Personal information
- Nationality: Irish
- Born: Michael Dowling 17 December 1946 (age 78) Castlecomer, County Kilkenny
- Occupation(s): Boxer; sports analyst

= Mick Dowling =

Irish boxer

Michael Dowling (born 17 December 1946) is an Irish former international boxer and current boxing commentator and analyst. He hails from Castlecomer, County Kilkenny.

== Boxing career ==
Dowling boxed internationally for Ireland fifty times including at the 1968 Mexico and 1972 Munich Olympic Games. He boxed in the bantamweight (54 kg) division.
In the 1972 Munich Olympic Games, Dowling was beaten by Cuba's ultimate gold medallist Orlando Martínez to the quarter-finals. Dowling holds two European Bronze Medals (from 1969 and 1971) and still holds the record for eight consecutive National Elite titles in the same weight division. He has nine national titles in total from the Irish Amateur Boxing Association.

== Coaching ==
Mick Dowling is now one of Ireland's best-known boxing coaches having served as a member of the National Coaching Committee for ten years. He is currently senior coach of the Mount Tallant Boxing Club and Institute of Technology, Tallaght's Boxing Squad. He has also trained the Leinster Rugby squad in the art of Boxing Conditioning.

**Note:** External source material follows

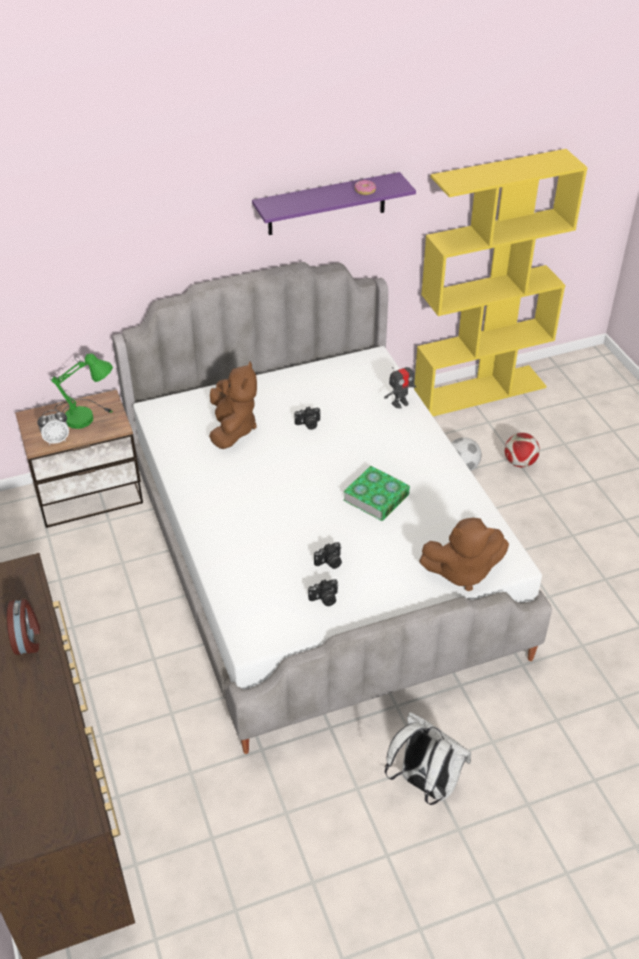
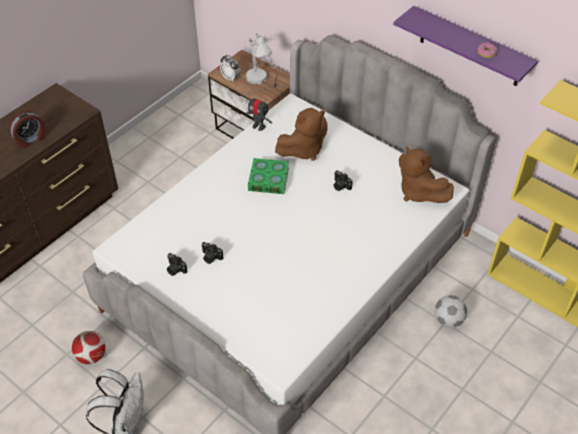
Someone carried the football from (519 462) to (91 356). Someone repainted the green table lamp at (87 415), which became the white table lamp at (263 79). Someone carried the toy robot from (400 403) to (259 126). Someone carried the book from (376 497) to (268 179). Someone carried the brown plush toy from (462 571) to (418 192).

Dowling is now a well-known boxing commentator and fight analyst. He works primarily with RTÉ Sport in their coverage of Irish amateur boxing including the IABA National Championships, European Amateur Boxing Championships, World Amateur Boxing Championships and the Olympic Games.

== Family and business ==
Dowling owns and runs "Mick Dowling Sportsworld", a sports shop in Terenure, Dublin.

His son Mark Dowling is also a professional sportsman - a cyclist. Mick's daughter Lisa runs a fitness centre in Dublin, where her father provides coaching.